Goddess Sunday: Inanna and the Venus Transit

by Beth on May 27, 2012

Queen of all given powers
unveiled clear light
unfailing woman wearing brilliance
cherished in heaven and earth
chosen, sanctified in heaven
you
grand in your adornments
crowned with your beloved goodness
rightfully you are High Priestess…
~ Enheduanna
translated by Betty DeShong Meador,  Inanna, Lady of the Largest Heart
© University of Texas Press, Austin

As I was writing my Astrological Tidbits column for my May WINGS newsletter, I was marveling over the upcoming transformations that the influence of the planet Venus is likely to shower upon our world. I was especially fascinated with how it will be undergoing a transformation of its own.

Venus, being closer to the Sun than the Earth, “overtakes” the Earth’s orbit every 584 days. As it does so, it changes from the “Evening star,” when it is visible after sunset, to the “Morning star,” visible before sunrise. But there is a period in between, when this bright planet – the third brightest object in our sky, after the Sun and the Moon – vanishes from our sight.

Most commonly, it disappears behind the Sun for about 50 days. But we are on the threshold of one of the rarest of all planetary cycles – a Venus transit. That means that from our perspective on Earth, Venus will cross in front of the face of the Sun. During a portion of the Venus transit, the planet of love, beauty, and harmony disappears from view for about eight days. When it re-emerges, it will be the morning star.

Venus transits occur in in eight-year pairs, but only every 105 to 121 years.  The upcoming one on June 5-6 (depending on time zone) is the second of the pair that was preceded by one June 8, 2004. This will not happen again in our lifetimes, for the next occurs on Dec. 11, 2117.

As I contemplated how we are now entering this momentous period, it reminded me a lot of the Goddess Inanna’s descent into the Underworld, and Her re-emergence afterward.

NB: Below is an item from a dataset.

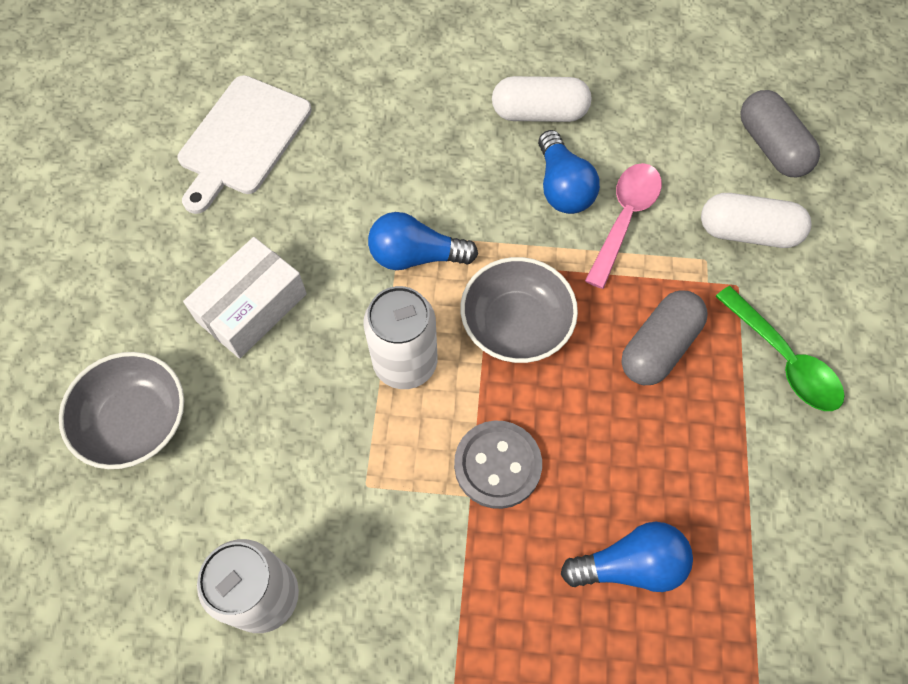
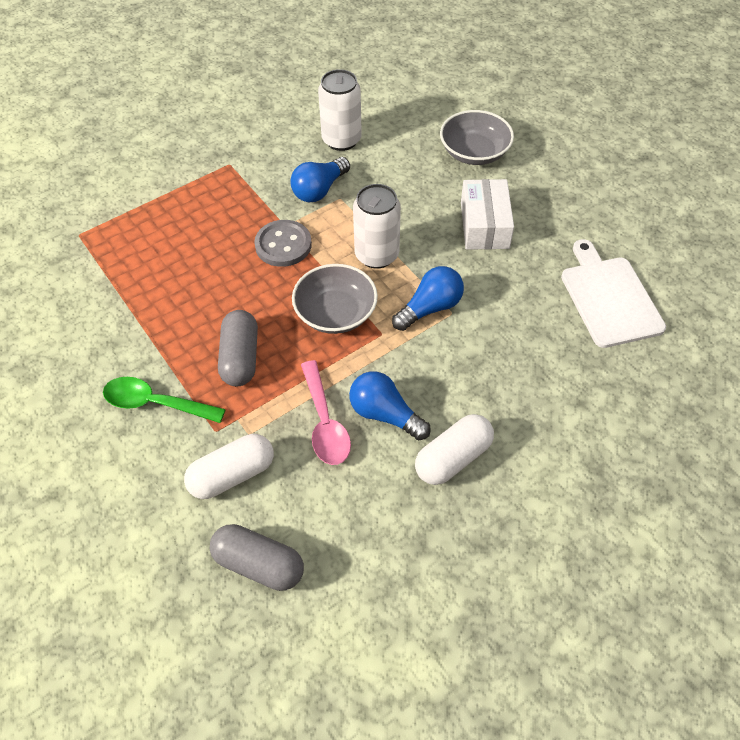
camera: 140 degrees right, 10 degrees down
(630, 565) = (181, 249): blue light bulb -> blue light bulb (319, 190)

Little did I know (until now!) that the ancient Sumerians of Mesopotamia actually did associate the planet we call Venus with their greatest Goddess.

Inanna, Queen of Heaven

Inanna is the Morning Star and the Star of the Evening, which the ancient Sumerians, like the Mayans, were completely aware was one celestial body.  The Greeks, on the other hand, believed it was two different bodies, until Pythagoras worked it out in the late 6th century B.C.E.

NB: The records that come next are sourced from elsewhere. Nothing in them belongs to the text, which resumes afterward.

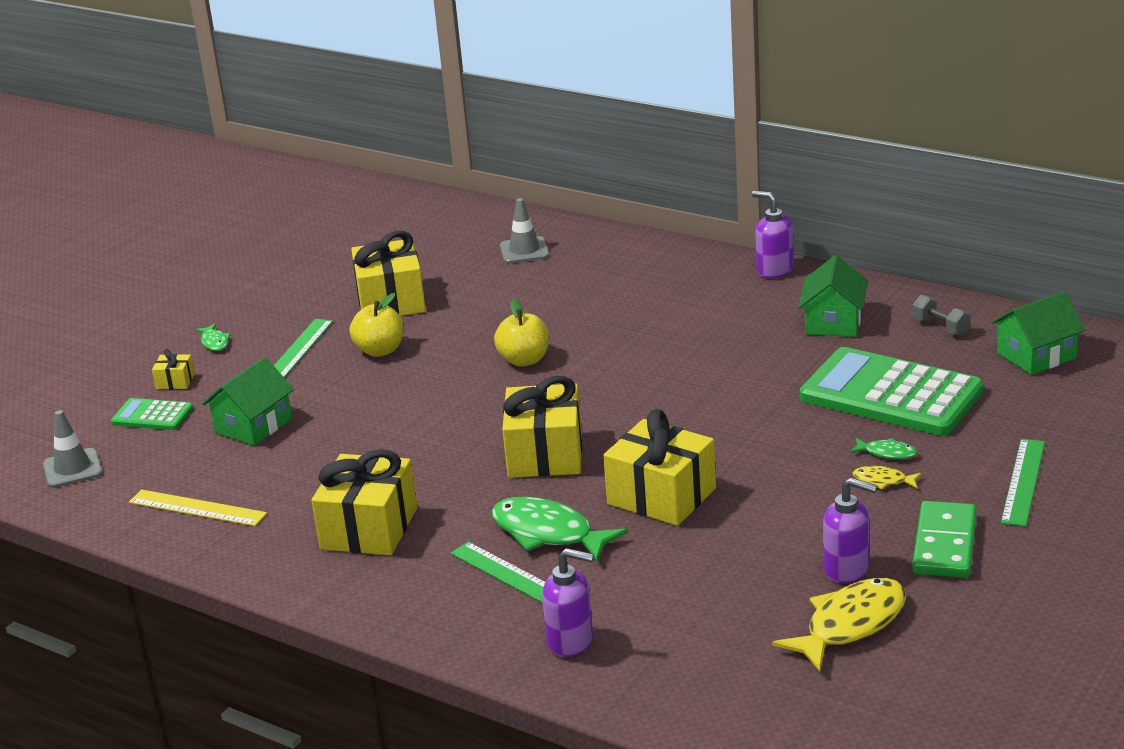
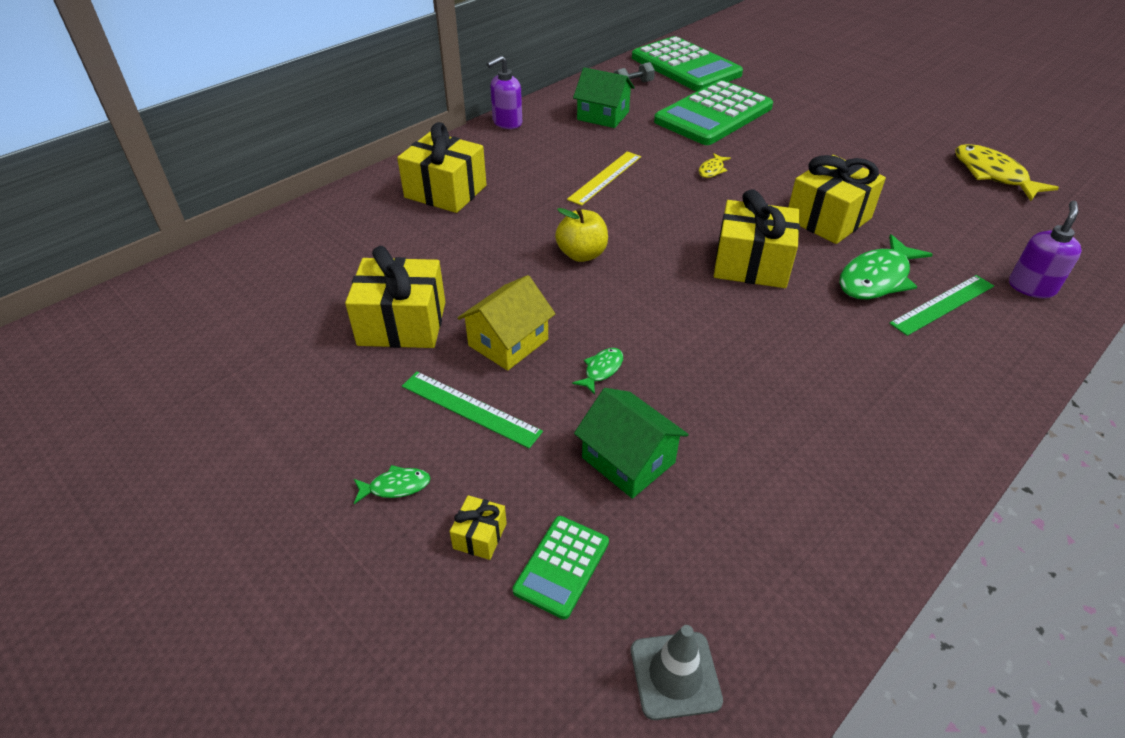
camera: 80 degrees left, 15 degrees up
(197, 508) = (803, 525): yellow ruler -> yellow ruler (605, 177)
(369, 528) = (860, 384): yellow gift -> yellow gift (445, 191)
(380, 350) = (508, 342): yellow apple -> yellow house
(524, 251) = (366, 227): grey traffic cone -> none
(847, 569) = (929, 165): purple soap dispenser -> none
(883, 481) = (822, 136): yellow fish -> yellow fish (712, 170)
(887, 453) = (788, 128): green fish -> green fish (601, 370)
(944, 544) = (900, 130): green domino -> none
(1023, 481) = (832, 96): green ruler -> none
(1036, 356) = (685, 66): green house -> green calculator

The Goddess Inanna, known later as Ishtar by the Babylonians and Assyrians, is the Queen of Heaven, Goddess of grain, fertility, sexual love and pleasure.

Daughter of the Moon God, Nanna, She is complex and multifaceted.   As “Mother of All,” She presides over Nature, especially fertility and birth. She offers joy and brings tears. She is a giver of abundance and protector of women in childbirth, yet also the bringer of war, with battle being called “the dance of Inanna.”

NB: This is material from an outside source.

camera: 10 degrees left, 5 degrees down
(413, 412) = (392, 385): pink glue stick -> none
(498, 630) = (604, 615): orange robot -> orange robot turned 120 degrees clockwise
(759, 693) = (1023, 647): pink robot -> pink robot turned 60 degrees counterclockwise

She rules both Earth and Sky from Her throne of lapis lazuli. She gives forth the gentle rains that bring life to the desert; and She summons flood and disaster when angered.

Prayer-poems honoring Inanna were written by Her priestess, Enheduanna (En-hey’-doo-ahna), over 4,000 years ago (approximately 2285-2250 BCE). There is every reason to believe, therefore, that the stories and worship of Inanna are far older.

In fact, Enheduanna is the world’s first author of either sex that we know by name. Her 415-line poem of Inanna’s descent into the Underworld is one of the most ancient and powerful stories in world literature.

It rings with relevance even today, as it holds within it the motifs of death and resurrection, vengeance and forgiveness, and the arc of initiation still followed and understood by cultures and traditions throughout the world today.

To read a beautiful, relatively brief synopsis, written by Madronna Holden for Parabola Magazine, you might visit here.

May Inanna be gentle with us as Her retrograding planet aligns this week with the Sun. May we honor Inanna’s descent as She prepares for Her rare crossing between our Earthly home, and the giver of Life that is our solar star.   May Her return be triumphant and blessed.

Hail Inanna!

nox cipher May 27, 2012 at 11:47 pm

The artist is John Singer Sargent

Love your article Beth.

http://jssgallery.org/paintings/BPL/Pagan_Gods_detail_Astarte.htm

Beth May 28, 2012 at 8:44 am

Oh! Thank you so much, Nox! Interesting that Sargent painted Her as Astarte. All the other copies I found online (all un-attributed) named Her as Inanna. Of course, Astarte is considered a later version of the more ancient Inanna. Thanks again! I’m updating the info right now.

Maria May 28, 2012 at 9:30 am

Wonderful post, Beth! Thanks for all the great info!

Johanna May 28, 2012 at 6:41 pm

Thank you Beth! Beautiful article – Hail Inanna!